**Data extracts**
#####

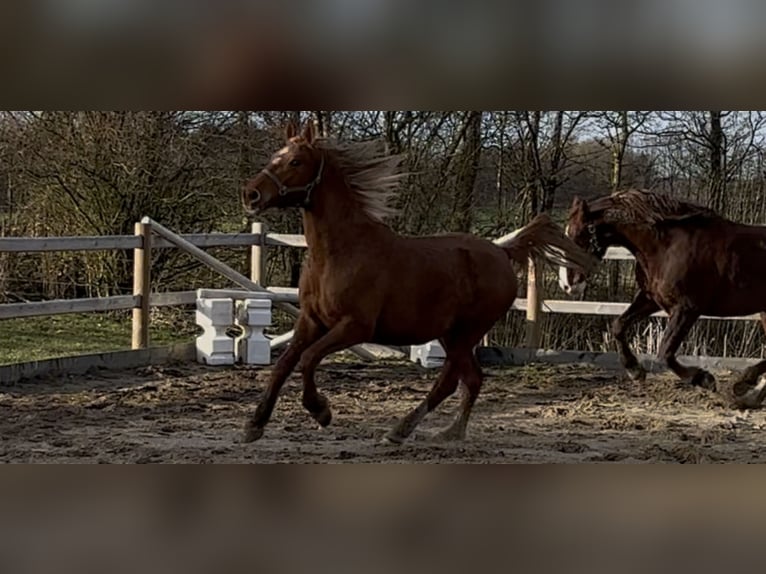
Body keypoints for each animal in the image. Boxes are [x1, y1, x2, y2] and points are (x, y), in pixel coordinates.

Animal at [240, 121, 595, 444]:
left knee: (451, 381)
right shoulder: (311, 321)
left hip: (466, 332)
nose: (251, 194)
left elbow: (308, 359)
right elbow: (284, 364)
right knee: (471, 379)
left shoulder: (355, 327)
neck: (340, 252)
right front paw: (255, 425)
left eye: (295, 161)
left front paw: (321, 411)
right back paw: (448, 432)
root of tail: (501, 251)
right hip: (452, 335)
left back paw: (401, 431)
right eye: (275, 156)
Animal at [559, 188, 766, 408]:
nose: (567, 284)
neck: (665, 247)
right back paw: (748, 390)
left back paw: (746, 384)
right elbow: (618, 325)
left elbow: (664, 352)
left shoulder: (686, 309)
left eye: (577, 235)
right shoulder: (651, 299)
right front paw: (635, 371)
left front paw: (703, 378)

#####

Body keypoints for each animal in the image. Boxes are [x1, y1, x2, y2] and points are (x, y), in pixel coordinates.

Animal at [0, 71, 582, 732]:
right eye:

#####

**Exercise**
From the listing above, copy every line where the string "left" is found.

**Finished task**
left knee: (451, 381)
left hip: (466, 332)
left elbow: (308, 359)
left shoulder: (355, 327)
left eye: (295, 161)
left front paw: (321, 411)
left back paw: (401, 431)
left back paw: (746, 384)
left elbow: (664, 352)
left shoulder: (686, 309)
left eye: (577, 235)
left front paw: (703, 378)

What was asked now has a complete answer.